Law No. 13,848/19, enacted in June, established the new framework for regulatory agencies in Brazil. Originating from Bill No. 52/13, the text signed into law differs very little from what was initially approved by the Senate, in spite of a few presidential vetoes and specific changes introduced by congressmen.
With regard to the vetoes, the Presidency rejected the application of a public pre-selection process for candidates to the boards of commissioners and the commissions of regulatory agencies, as well as extended the rule that members of these bodies (with very few exceptions) may not be reappointed for terms of office that started before the law entered into force. It also excluded the prohibition on having a person linked to a company that carries out activities regulated by the agency be appointed to its top position.
Among the pointed changes to the original bill introduced in Congress, the following stand out:
- The inclusion of the National Mining Agency (ANM), which was created to replace the former DNPM, in December of 2017;
The assimilation of the Administrative Council for Economic Defense (Cade) to a regulatory agency for certain purposes, such as recognition of its functional, decision-making, administrative, and financial autonomy; the subjection to external control by the National Congress, with the assistance of the Federal Audit Court; the obligation to prepare strategic plan, annual management plan, and regulatory agenda; and
In line with the State-Enterprises Law is the obligation for regulatory agencies to implement their own internal compliance and corporate governance programs.
During the legislative process, the Chamber of Deputies had attempted to remove the prohibition on appointing party leaders and relatives of politicians to both the governing posts of regulatory agencies and to the management and boards of state-owned enterprises. The amendment even affected the State-Enterprises Law in this sense. The Senate, in approving the final text, rejected the amendment, so that the prohibitions on appointment under the State-Enterprises Law were unchanged and were repeated and even extended to regulatory agencies.

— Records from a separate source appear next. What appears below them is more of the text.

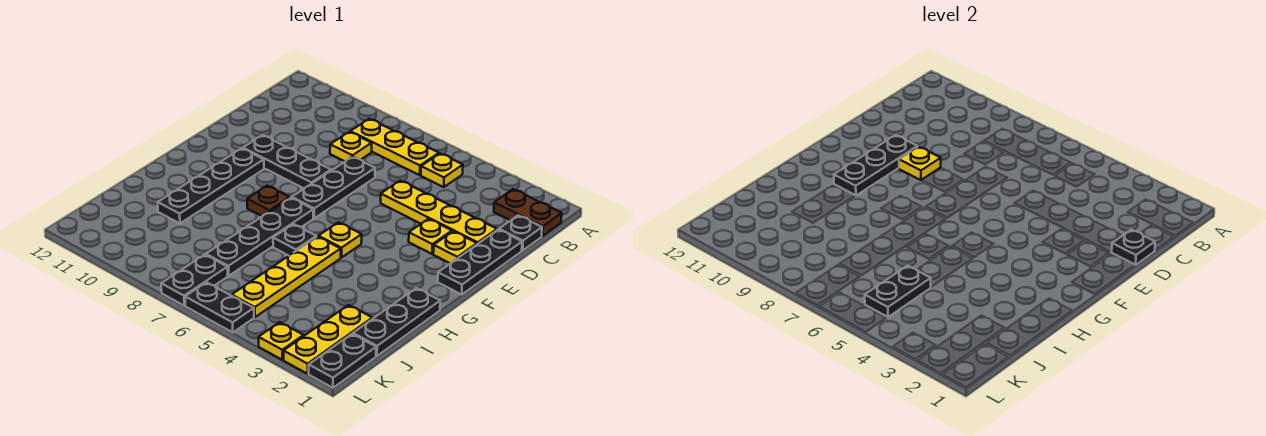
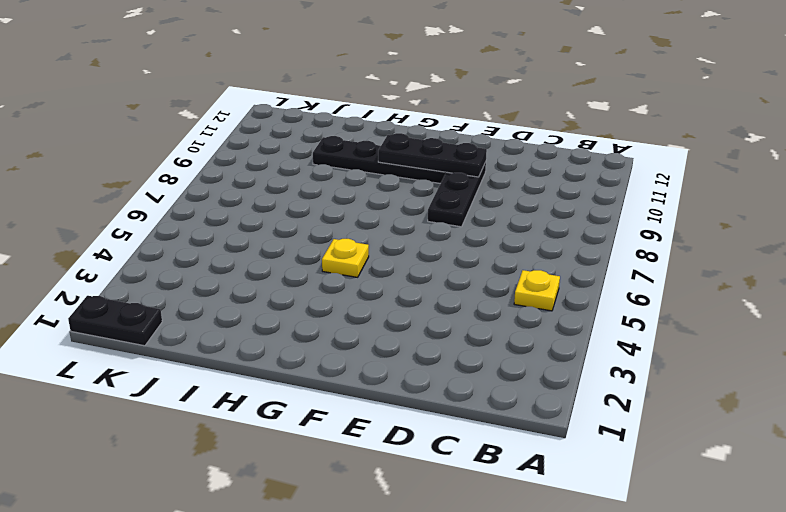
none -> brown 1x2 plate [494,189,562,236]
none -> yellow 1x3 plate [350,119,439,175]
none -> black 1x1 plate [499,215,542,250]

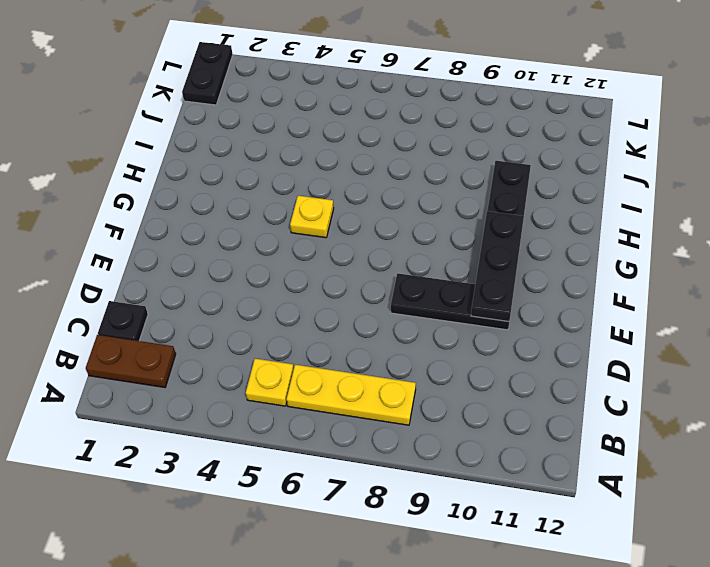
none -> yellow 1x1 plate [330,132,372,161]
none -> black 1x3 plate [438,230,522,294]
none -> yellow 1x4 plate [381,181,497,244]

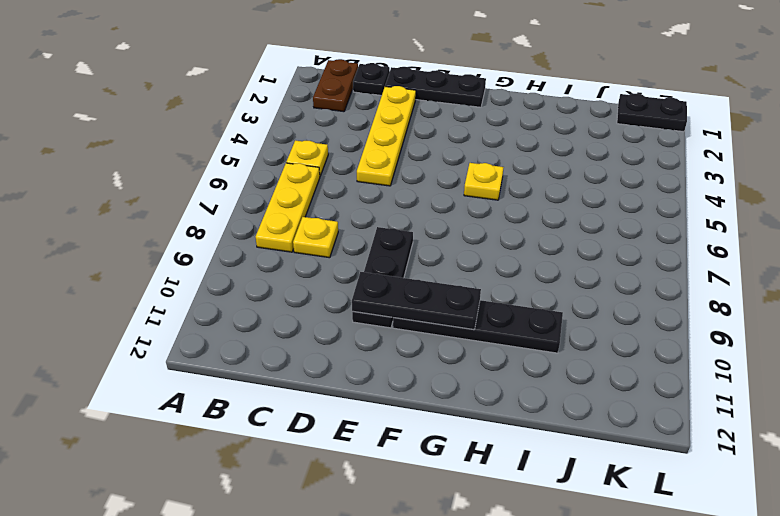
none -> black 1x3 plate [292,157,375,218]
none -> yellow 1x1 plate [433,231,477,263]
none -> yellow 1x1 plate [409,219,452,254]

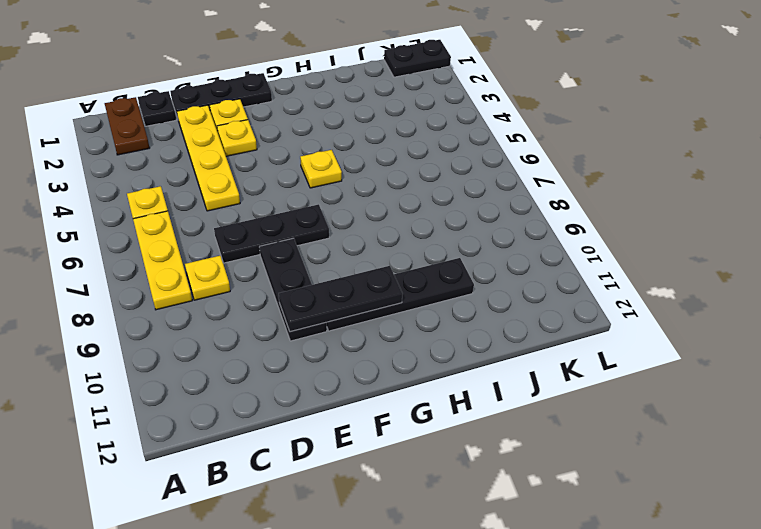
none -> black 1x4 plate [206,198,313,276]
none -> brown 1x1 plate [247,186,290,216]
none -> black 1x3 plate [353,288,440,356]

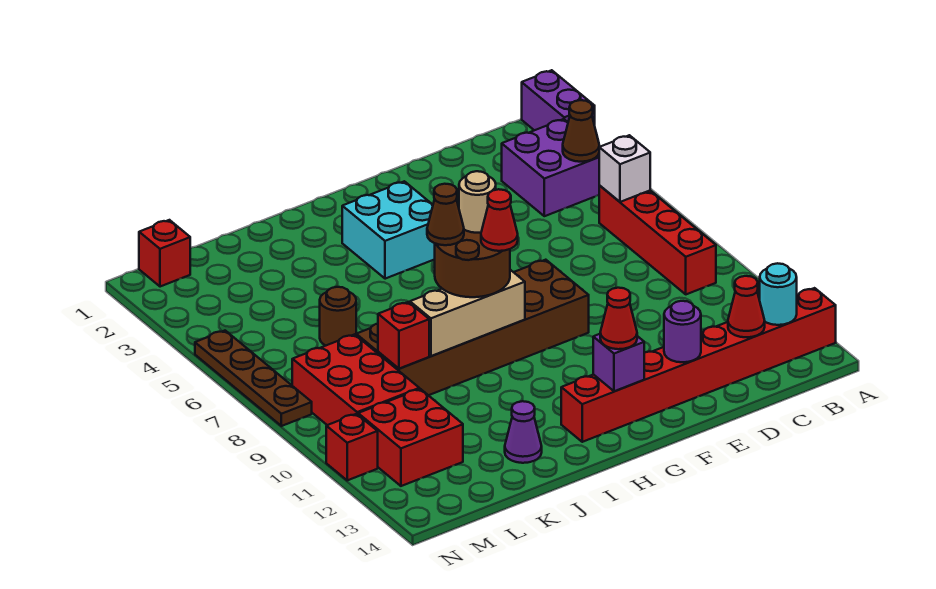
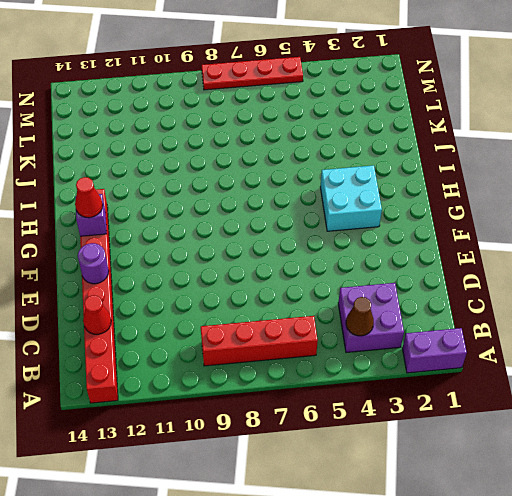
red 1x4 plate [202,57,303,90] -> brown 1x4 plate [195,331,312,426]
none -> brown 2x6 brick [356,260,589,395]
none -> purple 1x1 cone [505,401,542,463]
none -> brown 1x1 round brick [320,287,356,346]

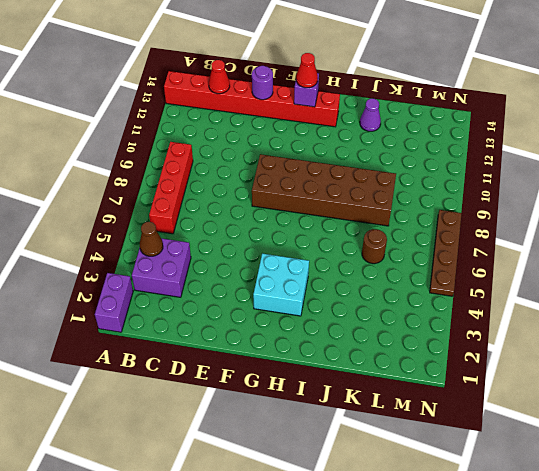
none -> red 2x3 brick [292,334,419,425]
none -> red 2x2 brick [358,389,463,486]
none -> red 1x1 brick [139,220,190,287]

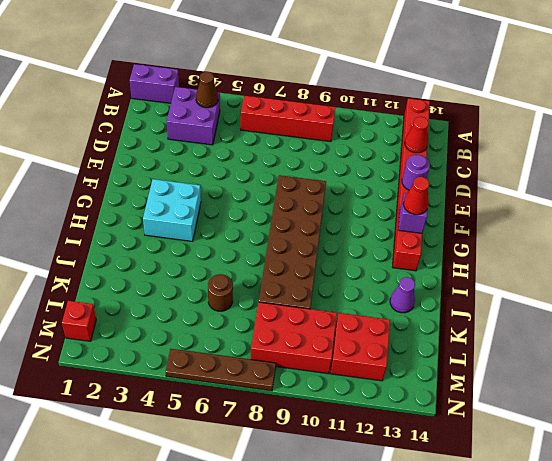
none -> red 1x1 brick [326,414,378,480]
none -> white 1x1 brick [599,135,650,202]
none -> cyan 1x1 round brick [760,263,797,325]

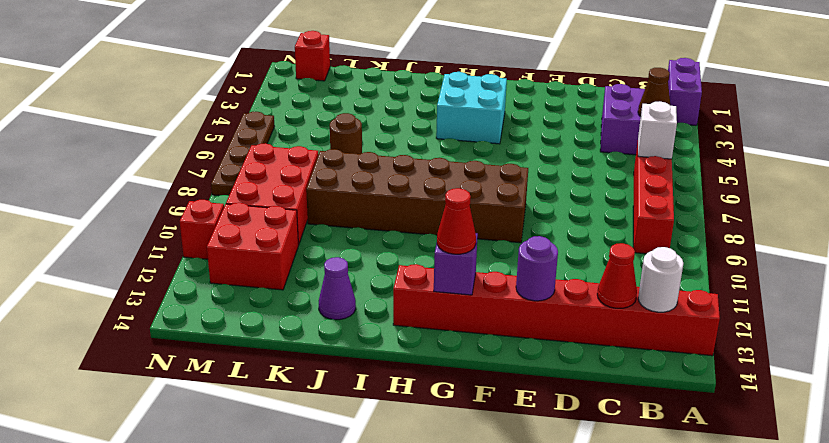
white 1x1 round brick [638,247,683,312] -> cyan 1x1 round brick [760,263,797,325]
none -> tan 1x3 brick [410,270,525,356]
none -> red 1x1 brick [378,302,429,369]
none -> brown 2x2 round brick [434,230,510,297]

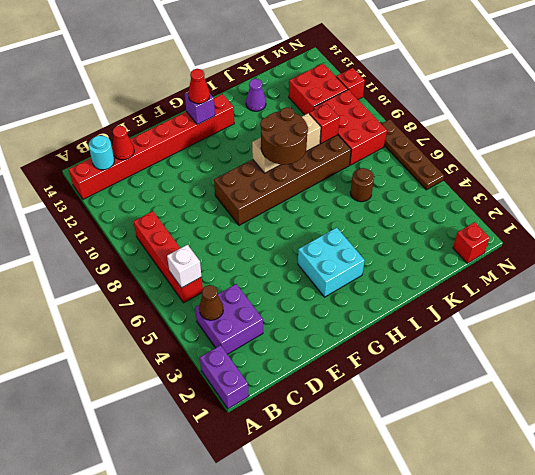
none -> purple 1x1 round brick [664,301,701,362]
none -> tan 1x1 round brick [459,171,496,233]
none -> red 1x1 cone [481,189,518,251]

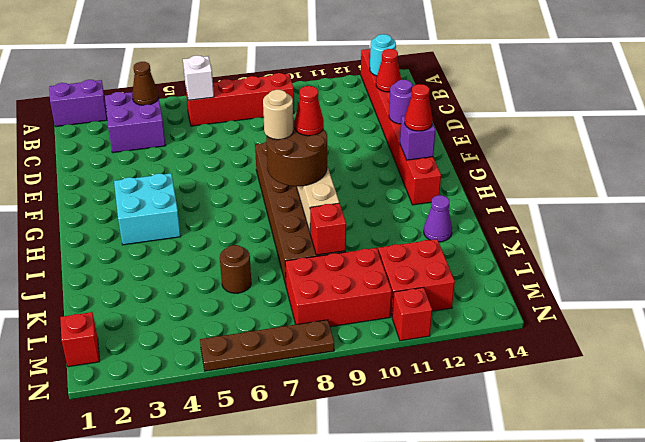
none -> brown 1x1 cone [427,184,464,245]

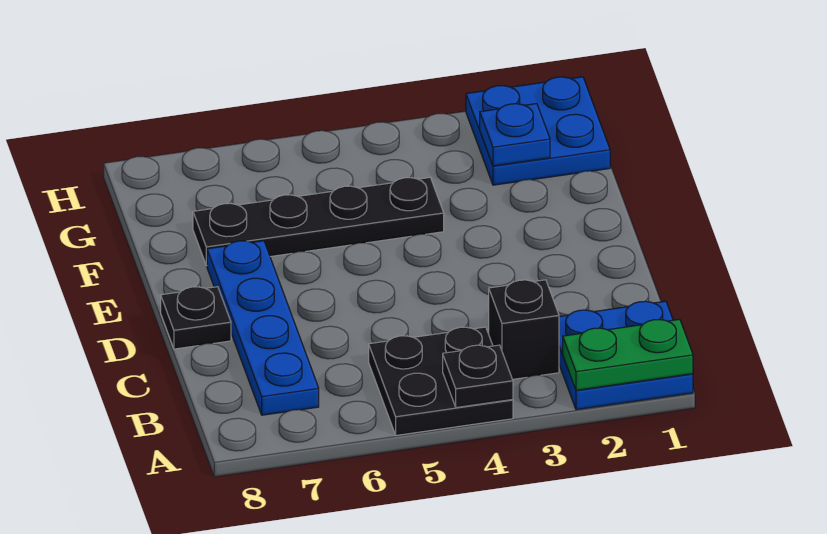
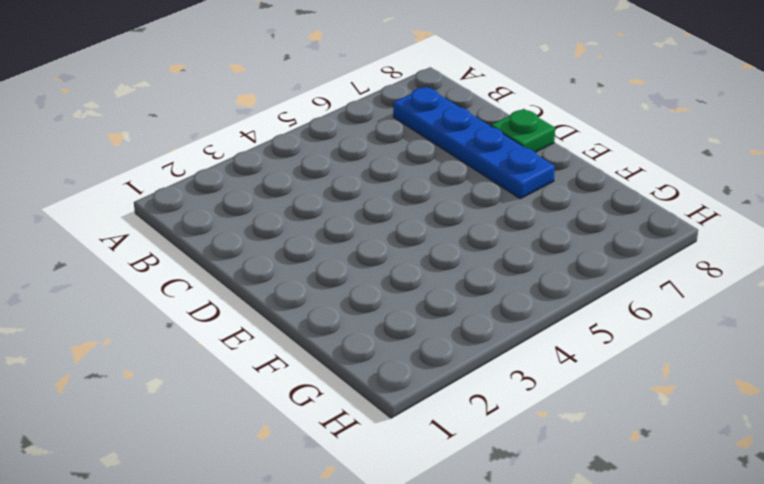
green 1x1 plate [491,109,555,153] -> black 1x1 plate [161,287,231,349]
none -> blue 2x2 plate [559,301,693,410]
none -> black 2x2 plate [369,327,513,435]

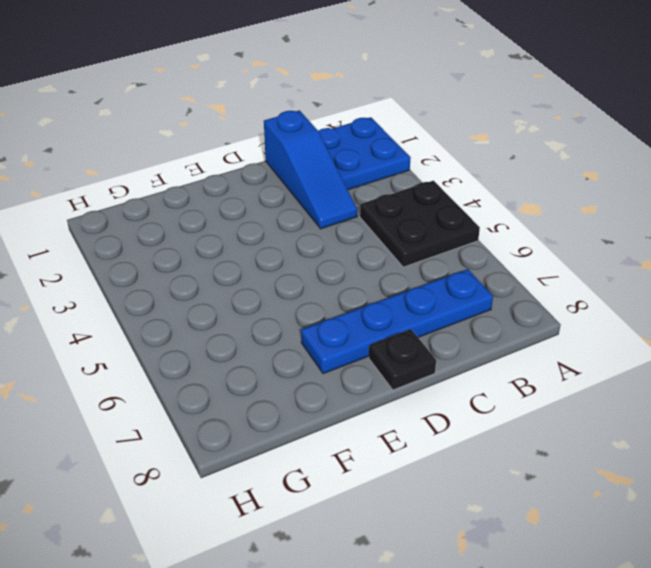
blue 1x3 slope [264,110,357,229] -> none
none -> black 1x1 brick [489,280,559,379]
none -> black 1x4 plate [193,178,444,266]

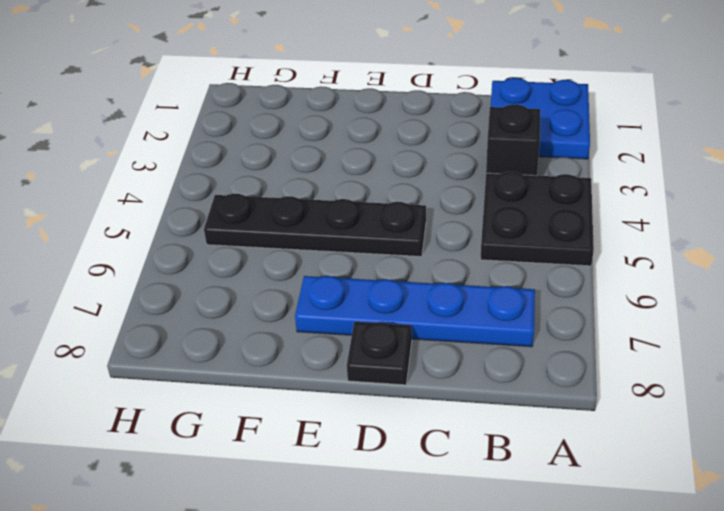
black 1x4 plate [204,194,426,257] -> black 1x4 plate turned to [193,178,444,266]
none -> blue 2x2 plate [466,77,610,185]
none -> green 1x2 plate [563,319,693,390]

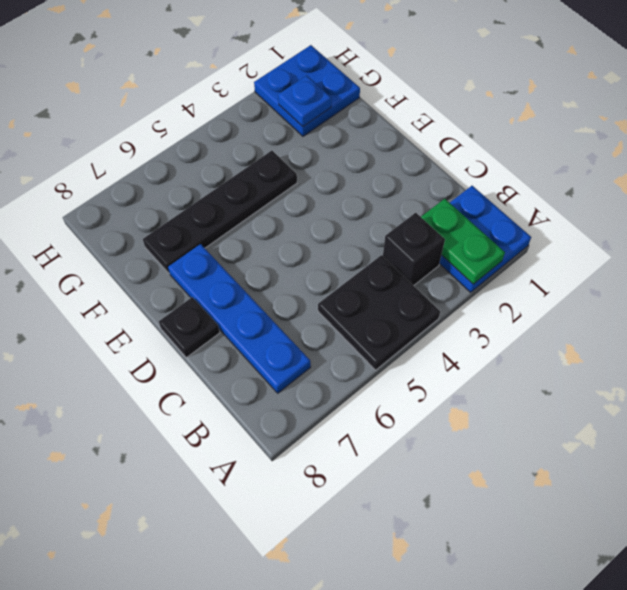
green 1x2 plate [421,199,505,284] -> green 1x2 plate turned to [563,319,693,390]
none -> black 1x1 plate [443,345,513,408]

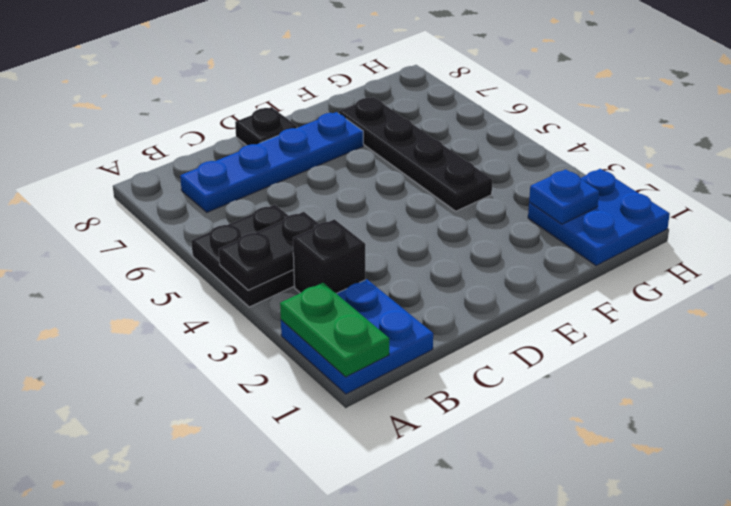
black 1x2 plate [219,212,319,290] -> black 1x1 plate [443,345,513,408]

Congress also added reinforcement to the rule against simultaneous terms of office of agency leaders, stating that those who fail to be filled in the same year as their vacancy will be shortened. The congressmen also extended the list of scenarios for loss of office for the leaders of agencies, increasing the number of situations that objectively constitute a conflict of interests, compliance obligations, and professional duties.
As may be seen, the main foundations of the original bill, characterized by a commitment to modernization, standardization, and professionalization of regulatory techniques, were preserved in the Regulatory Agencies Law. Some pending issues have not yet been resolved, but the enactment of this important new law will provide encouragement to investors and financiers of companies operating in regulated sectors.